The Nigerian banking sector faced a period of uncertainty following the Central Bank of Nigeria’s (CBN) directive on Single Obligor Limits (SOL) and credit forbearance exposure. This directive, designed to strengthen the financial stability of the banking system, raised concerns about the impact on banks’ profitability and their ability to distribute dividends. However, financial analysts have expressed confidence in the resilience of Nigerian banks, predicting a recovery and resumption of dividend payments by 2025. Despite the initial market jitters, several major banks, including FCMB, Zenith Bank, Access Holdings, and Fidelity Bank, have reassured investors of their commitment to comply with the CBN’s directives and maintain dividend payouts in the current year.
The CBN’s directive primarily targets banks with significant exposure to forbearance, a regulatory measure allowing temporary relief from loan repayment obligations. This targeted approach suggests that the directive does not signal a systemic capital distress within the banking sector. Analysts at Meristem Research believe that banks like GTCO and Stanbic IBTC, which have already addressed their forbearance positions, alongside potentially FCMB and Zenith Bank, are likely to declare interim dividends. These banks, with their strong returns on equity and well-managed risk-weighted assets, offer attractive investment opportunities for yield-seeking investors, with projected dividend yields ranging from 7% to 10%.
CardinalStone Partners echoes this optimistic outlook, asserting that affected banks can still distribute dividends this year provided they have adequately provisioned for their forbearance loans and maintain the regulatory capital adequacy ratio. This ratio stands at 10% for national banks and 15% for international banks. Crucially, banks are not required to write off their entire outstanding forbearance loans. Instead, they need to adhere to International Financial Reporting Standards (IFRS) by regularising credit exposure and ensuring adequate provisioning during the reporting period.
The impact of the CBN’s directive is expected to be less pronounced on banks with diversified portfolios, encompassing holding company structures and geographical diversification. FCMB Group, with its non-bank subsidiaries, and United Bank for Africa, with its operations beyond Nigeria, exemplify this resilience. Diversification provides a buffer against localized economic shocks and regulatory changes, allowing these institutions to maintain financial stability and continue dividend payments.

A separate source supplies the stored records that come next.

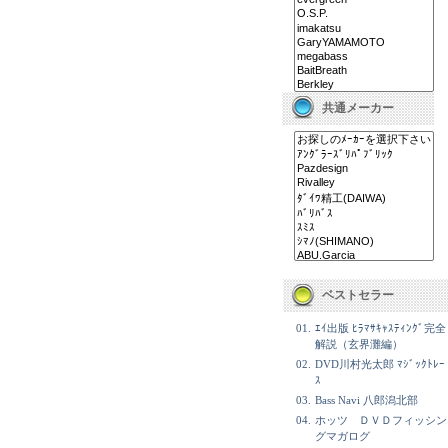
共通メーカー
ベストセラー
01.
ｴｲ出版 ﾋﾗﾏｻｷｬｽﾃｨﾝｸﾞ完全
解説（玄界灘編）
02.
DVD川村光太郎 ﾏｼﾞｯｸﾄﾚｰ
ｽ
03.
Bass Navi 八郎潟北部
04.
ホッツ ＤＶＤフィッシン
グマガログ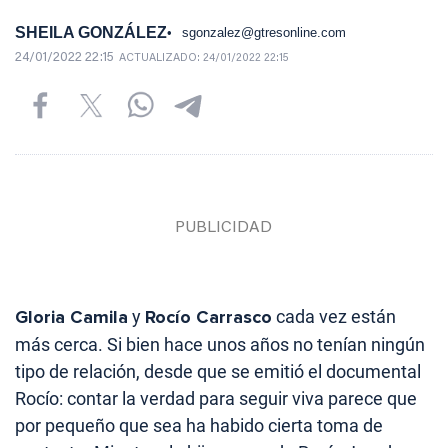
SHEILA GONZÁLEZ
sgonzalez@gtresonline.com
24/01/2022 22:15
ACTUALIZADO:
24/01/2022 22:15
Gloria Camila
y
Rocío Carrasco
cada vez están
más cerca. Si bien hace unos años no tenían ningún
tipo de relación, desde que se emitió el documental
Rocío: contar la verdad para seguir viva parece que
por pequeño que sea ha habido cierta toma de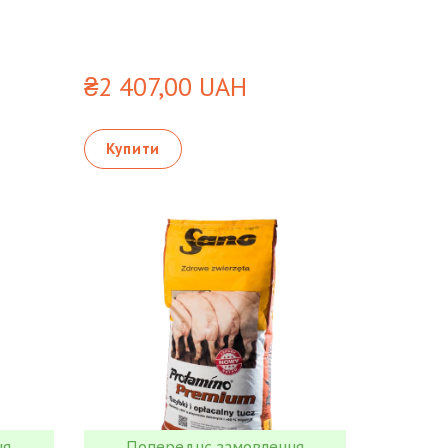
₴2 407,00 UAH
Купити
ня
Попереднє замовлення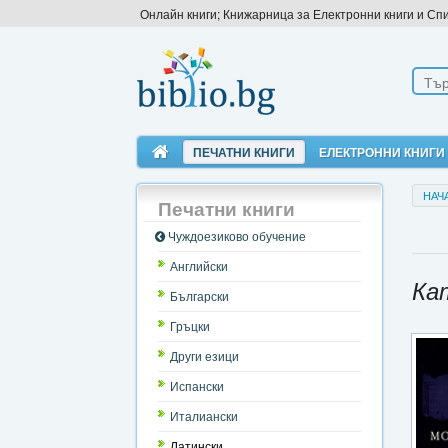
Онлайн книги; Книжарница за Електронни книги и Сп
ПЕЧАТНИ КНИГИ
ЕЛЕКТРОННИ КНИГИ
НАЧ
Печатни книги
Чуждоезиково обучение
Английски
Ка
Български
Гръцки
Други езици
Испански
Италиански
Латински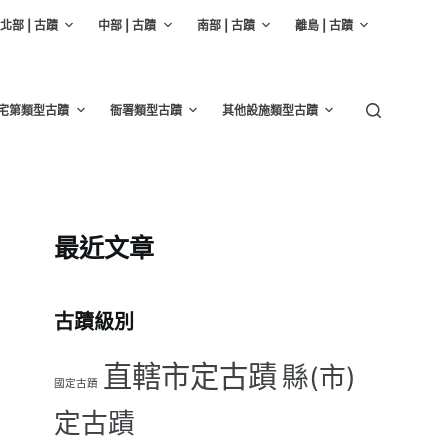
北部 | 古蹟
中部 | 古蹟
南部 | 古蹟
離島 | 古蹟
宅第類型古蹟
衙署類型古蹟
其他設施類型古蹟
最近文章
古蹟級別
直轄市定古蹟
縣(市)
國定古蹟
定古蹟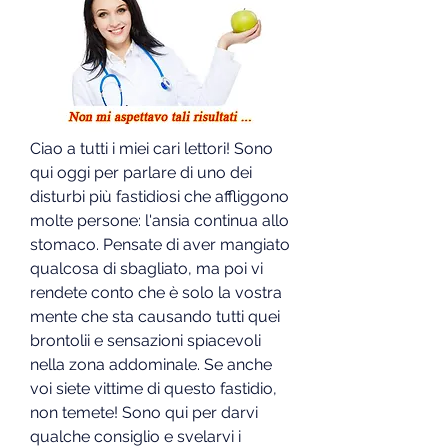
Ciao a tutti i miei cari lettori! Sono 
qui oggi per parlare di uno dei 
disturbi più fastidiosi che affliggono 
molte persone: l'ansia continua allo 
stomaco. Pensate di aver mangiato 
qualcosa di sbagliato, ma poi vi 
rendete conto che è solo la vostra 
mente che sta causando tutti quei 
brontolii e sensazioni spiacevoli 
nella zona addominale. Se anche 
voi siete vittime di questo fastidio, 
non temete! Sono qui per darvi 
qualche consiglio e svelarvi i 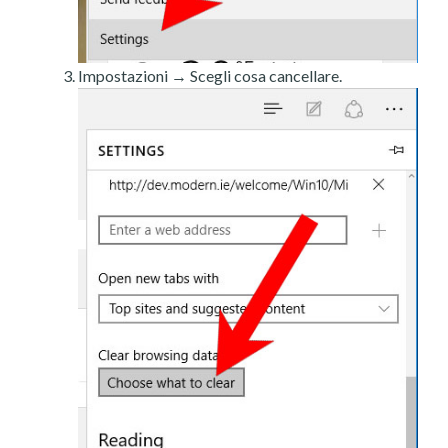
Impostazioni → Scegli cosa cancellare.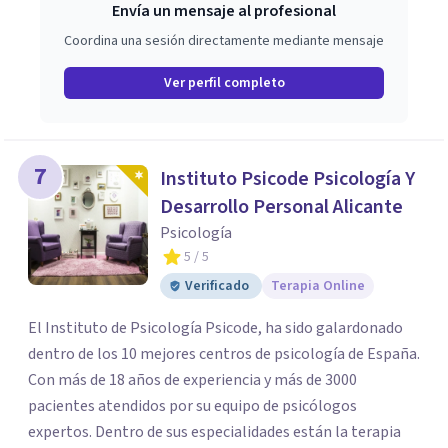
Envía un mensaje al profesional
Coordina una sesión directamente mediante mensaje
Ver perfil completo
7
Instituto Psicode Psicología Y
Desarrollo Personal Alicante
Psicología
5
/ 5
Verificado
Terapia Online
El Instituto de Psicología Psicode, ha sido galardonado
dentro de los 10 mejores centros de psicología de España.
Con más de 18 años de experiencia y más de 3000
pacientes atendidos por su equipo de psicólogos
expertos. Dentro de sus especialidades están la terapia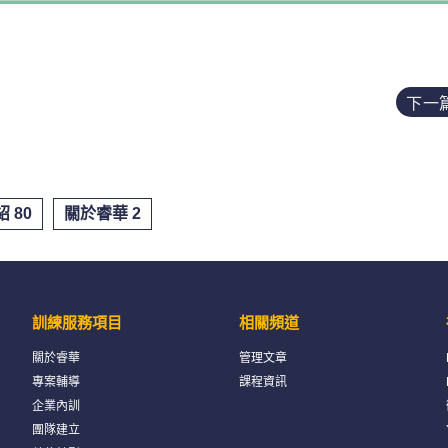
下一
 80
關於睿華 2
訓練服務項目
相關頻道
關於睿華
管理文章
專案輔導
課程資訊
企業內訓
團隊建立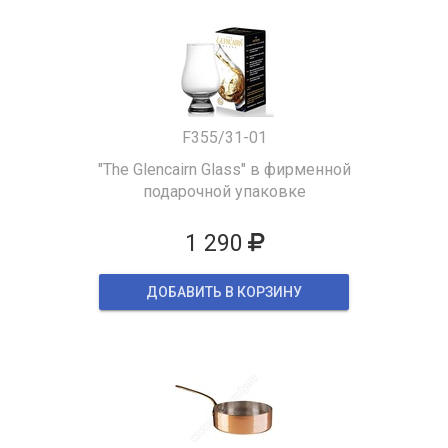
F355/31-01
"The Glencairn Glass" в фирменной
подарочной упаковке
1 290
ДОБАВИТЬ В КОРЗИНУ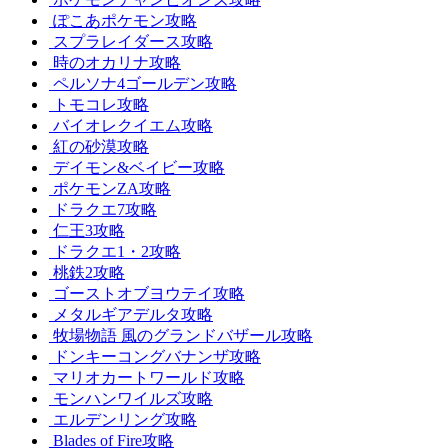
ぽこあポケモン攻略
スプラレイダース攻略
時のオカリナ攻略
ペルソナ4ゴールデン攻略
トモコレ攻略
バイオレクイエム攻略
紅の砂漠攻略
デイモン&ベイビー攻略
ポケモンZA攻略
ドラクエ7攻略
仁王3攻略
ドラクエ1・2攻略
桃鉄2攻略
ゴーストオブヨウテイ攻略
メタルギアデルタ攻略
牧場物語 風のグランドバザール攻略
ドンキーコングバナンザ攻略
マリオカートワールド攻略
モンハンワイルズ攻略
エルデンリング攻略
Blades of Fire攻略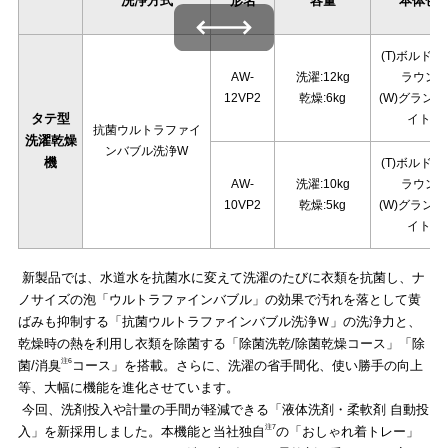
洗浄方式
形名
容量
本体色
左右にスワイプできます
(T)ボルドー
AW-
洗濯:12kg
ラウン
12VP2
乾燥:6kg
(W)グラン
タテ型
イト
抗菌ウルトラファイ
洗濯乾燥
ンバブル洗浄W
機
(T)ボルドー
AW-
洗濯:10kg
ラウン
10VP2
乾燥:5kg
(W)グラン
イト
新製品では、水道水を抗菌水に変えて洗濯のたびに衣類を抗菌し、ナ
ノサイズの泡「ウルトラファインバブル」の効果で汚れを落として黄
ばみも抑制する「抗菌ウルトラファインバブル洗浄Ｗ」の洗浄力と、
乾燥時の熱を利用し衣類を除菌する「除菌洗乾/除菌乾燥コース」「除
注6
菌/消臭
コース」を搭載。さらに、洗濯の省手間化、使い勝手の向上
等、大幅に機能を進化させています。
今回、洗剤投入や計量の手間が軽減できる「液体洗剤・柔軟剤 自動投
注7
入」を新採用しました。本機能と当社独自
の「おしゃれ着トレー」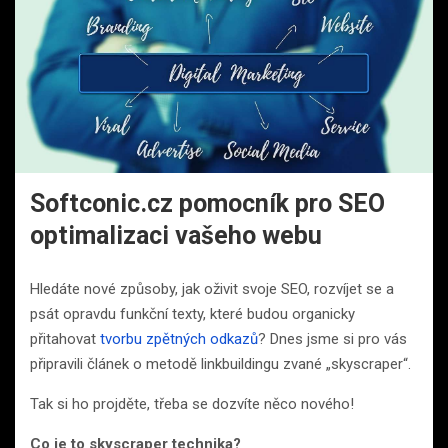
Softconic.cz pomocník pro SEO
optimalizaci vašeho webu
Hledáte nové způsoby, jak oživit svoje SEO, rozvíjet se a
psát opravdu funkční texty, které budou organicky
přitahovat
tvorbu zpětných odkazů
? Dnes jsme si pro vás
připravili článek o metodě linkbuildingu zvané „skyscraper“.
Tak si ho projděte, třeba se dozvíte něco nového!
Co je to skyscraper technika?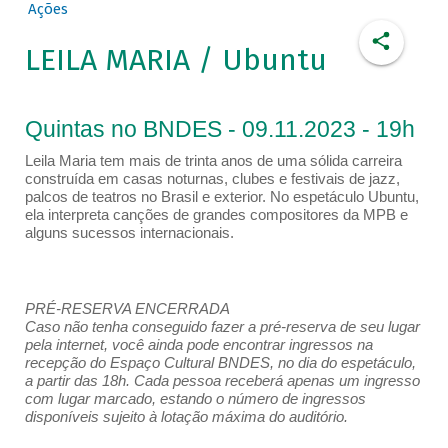
Ações
LEILA MARIA / Ubuntu
Quintas no BNDES - 09.11.2023 - 19h
Leila Maria tem mais de trinta anos de uma sólida carreira
construída em casas noturnas, clubes e festivais de jazz,
palcos de teatros no Brasil e exterior. No espetáculo Ubuntu,
ela interpreta canções de grandes compositores da MPB e
alguns sucessos internacionais.
PRÉ-RESERVA ENCERRADA
Caso não tenha conseguido fazer a pré-reserva de seu lugar
pela internet, você ainda pode encontrar ingressos na
recepção do Espaço Cultural BNDES, no dia do espetáculo,
a partir das 18h. Cada pessoa receberá apenas um ingresso
com lugar marcado, estando o número de ingressos
disponíveis sujeito à lotação máxima do auditório.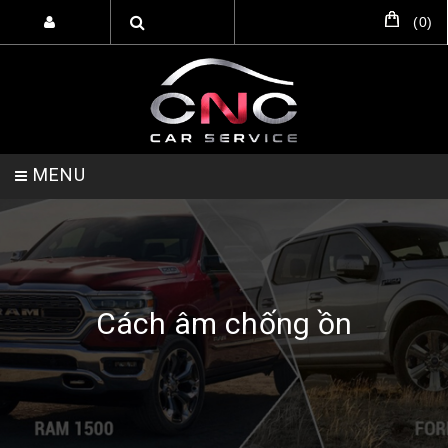
(
0
)
MENU
TRANG CHỦ
DỊCH VỤ
SẢN PHẨM
Cách âm chống ồn
HỖ TRỢ SETUP GARA
LIÊN HỆ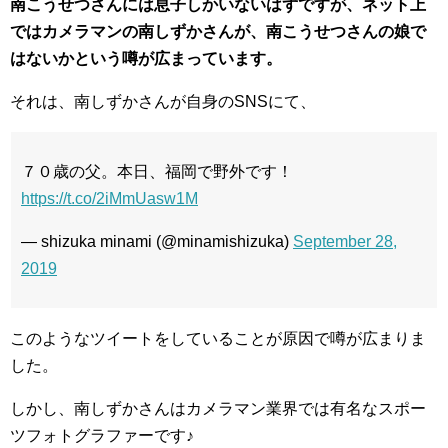
南こうせつさんには息子しかいないはずですが、ネット上
ではカメラマンの南しずかさんが、南こうせつさんの娘で
はないかという噂が広まっています。
それは、南しずかさんが自身のSNSにて、
７０歳の父。本日、福岡で野外です！
https://t.co/2iMmUasw1M
— shizuka minami (@minamishizuka)
September 28,
2019
このようなツイートをしていることが原因で噂が広まりま
した。
しかし、南しずかさんはカメラマン業界では有名なスポー
ツフォトグラファーです♪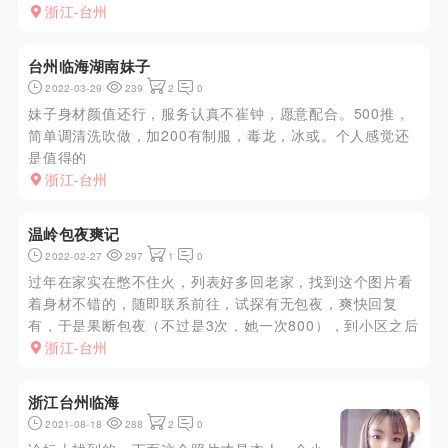
浙江-台州
台州临海湖南妹子
2022-03-29
239
2
0
妹子身材颜值还行，服务认真不崔钟，愿意配合。500推，
简单调清洗吹做，加200有制服，毒龙，冰或。个人感觉还
是值得的
浙江-台州
温岭包夜爽记
2022-02-27
297
1
0
过年在家实在憋不住火，列表好多回老家，找到这个图片看
着身材不错的，随即联系前往，试探有无包夜，爽快回复
有，于是果断包夜（不过是3次，她一次800），到小区之后
微信联系告诉你怎么走，开门看到真人挺惊讶的，胸是真的
浙江-台州
大，又大又饱满，就是有点小肚子。洗完澡开干，很配合很
会叫，插进去一会就...
浙江台州临海
2021-08-18
288
2
0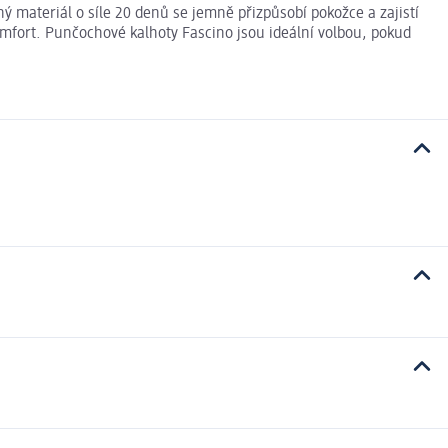
 materiál o síle 20 denů se jemně přizpůsobí pokožce a zajistí
mfort. Punčochové kalhoty Fascino jsou ideální volbou, pokud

The initial market reaction to the CBN’s directive was bearish, with investors selling off banking stocks. This knee-jerk reaction reflected the uncertainty surrounding the directive’s implications. However, subsequent clarifications and reassurances from the CBN, along with positive pronouncements from major banks, have helped to restore investor confidence, leading to a partial recovery in the banking index. The market now seems to appreciate the targeted nature of the directive and the ability of well-managed banks to navigate the new regulatory landscape.
In conclusion, despite the initial market volatility and concerns triggered by the CBN’s directive on SOL and forbearance exposure, analysts remain optimistic about the long-term health and profitability of the Nigerian banking sector. The ability of leading banks to reassure investors about their commitment to dividend payments and compliance with regulations underlines their financial strength. While the short-term impact may vary depending on individual banks’ exposure to forbearance and their diversification strategies, the overall expectation is for a recovery and resumption of dividend payments by 2025. The market response, after its initial downturn, reflects growing confidence in the ability of Nigerian banks to adapt and thrive under the new regulatory framework.